Instructions for the task:
Reproduce everything from the item line containing "Hiring works best" down to the line containing "Shop / Subscribe", replacing "Hiring" with "Recruiting" and leaving all other text unchanged. Omit the pictures from your answer.

Material for the task:
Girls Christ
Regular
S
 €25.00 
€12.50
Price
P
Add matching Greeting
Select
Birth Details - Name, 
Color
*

==

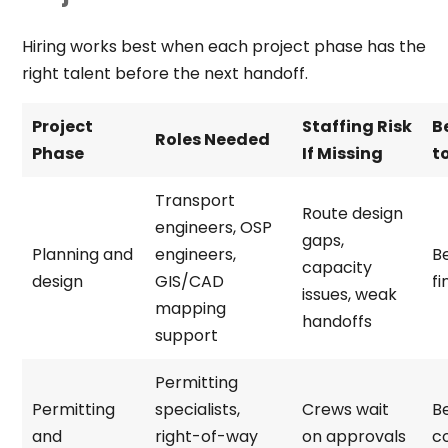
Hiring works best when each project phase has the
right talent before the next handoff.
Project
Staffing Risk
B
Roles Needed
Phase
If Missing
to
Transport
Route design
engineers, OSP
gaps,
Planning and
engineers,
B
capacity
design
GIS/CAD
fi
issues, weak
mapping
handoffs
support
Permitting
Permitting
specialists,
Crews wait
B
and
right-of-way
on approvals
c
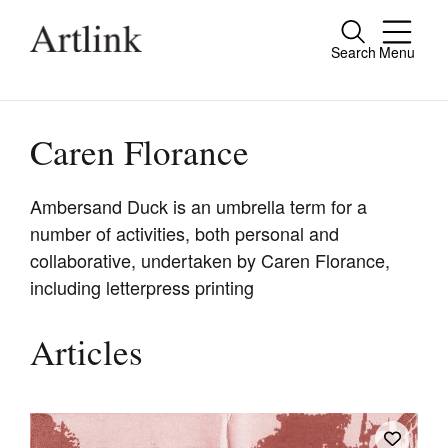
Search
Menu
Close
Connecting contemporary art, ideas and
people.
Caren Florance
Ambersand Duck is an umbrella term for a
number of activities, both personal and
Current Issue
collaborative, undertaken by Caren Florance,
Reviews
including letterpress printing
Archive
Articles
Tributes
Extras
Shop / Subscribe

Exercise result:
Recruiting works best when each project phase has the
right talent before the next handoff.
Project
Staffing Risk
B
Roles Needed
Phase
If Missing
to
Transport
Route design
engineers, OSP
gaps,
Planning and
engineers,
B
capacity
design
GIS/CAD
fi
issues, weak
mapping
handoffs
support
Permitting
Permitting
specialists,
Crews wait
B
and
right-of-way
on approvals
c
Search
Menu
Close
Connecting contemporary art, ideas and
people.
Caren Florance
Ambersand Duck is an umbrella term for a
number of activities, both personal and
Current Issue
collaborative, undertaken by Caren Florance,
Reviews
including letterpress printing
Archive
Articles
Tributes
Extras
Shop / Subscribe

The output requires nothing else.